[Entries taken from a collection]
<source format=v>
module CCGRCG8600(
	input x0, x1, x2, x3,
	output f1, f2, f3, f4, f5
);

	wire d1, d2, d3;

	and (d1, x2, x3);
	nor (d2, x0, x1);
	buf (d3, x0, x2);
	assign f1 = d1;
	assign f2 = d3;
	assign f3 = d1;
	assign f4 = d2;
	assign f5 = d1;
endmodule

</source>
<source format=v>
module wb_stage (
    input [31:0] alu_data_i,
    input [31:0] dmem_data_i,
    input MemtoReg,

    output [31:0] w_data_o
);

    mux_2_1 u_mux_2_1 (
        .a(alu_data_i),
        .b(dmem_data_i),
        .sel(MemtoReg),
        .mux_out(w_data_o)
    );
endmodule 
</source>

==

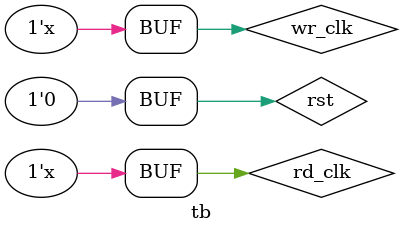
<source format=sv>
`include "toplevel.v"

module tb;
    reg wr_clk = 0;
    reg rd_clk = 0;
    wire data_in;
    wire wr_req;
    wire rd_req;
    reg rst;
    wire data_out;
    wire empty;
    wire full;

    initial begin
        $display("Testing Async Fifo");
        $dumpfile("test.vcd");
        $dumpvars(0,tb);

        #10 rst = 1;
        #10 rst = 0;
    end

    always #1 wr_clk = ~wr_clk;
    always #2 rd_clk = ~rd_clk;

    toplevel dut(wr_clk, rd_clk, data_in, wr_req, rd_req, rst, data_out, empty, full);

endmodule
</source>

==

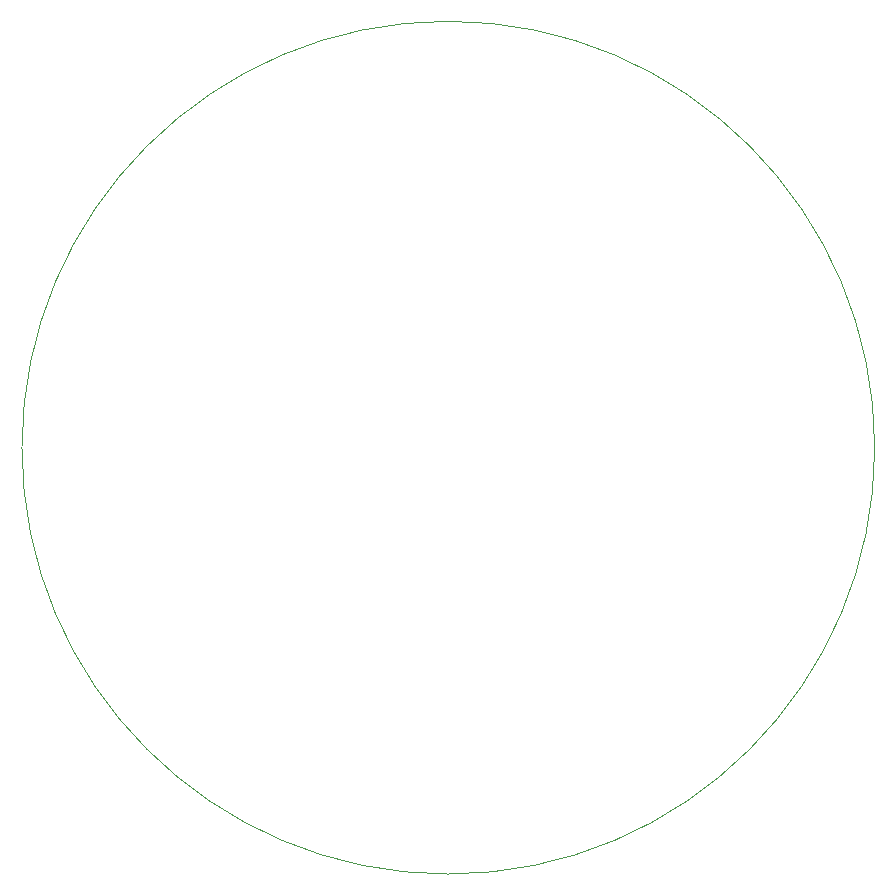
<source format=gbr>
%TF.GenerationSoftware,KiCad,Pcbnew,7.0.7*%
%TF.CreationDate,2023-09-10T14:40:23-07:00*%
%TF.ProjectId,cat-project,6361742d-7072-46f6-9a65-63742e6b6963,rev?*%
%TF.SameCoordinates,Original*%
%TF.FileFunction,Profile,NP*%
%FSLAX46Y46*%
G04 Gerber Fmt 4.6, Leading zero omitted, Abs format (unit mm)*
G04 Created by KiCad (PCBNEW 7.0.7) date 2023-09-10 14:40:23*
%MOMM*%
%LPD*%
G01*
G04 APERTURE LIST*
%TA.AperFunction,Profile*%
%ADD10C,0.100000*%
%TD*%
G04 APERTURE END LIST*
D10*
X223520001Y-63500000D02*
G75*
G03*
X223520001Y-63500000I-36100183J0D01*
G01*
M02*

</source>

• **Exercise prompt**
Which of the lines in the data hold the string "KiCad"? Report each of them by copying it.

• **Problem solution**
%TF.GenerationSoftware,KiCad,Pcbnew,7.0.7*%
G04 Created by KiCad (PCBNEW 7.0.7) date 2023-09-10 14:40:23*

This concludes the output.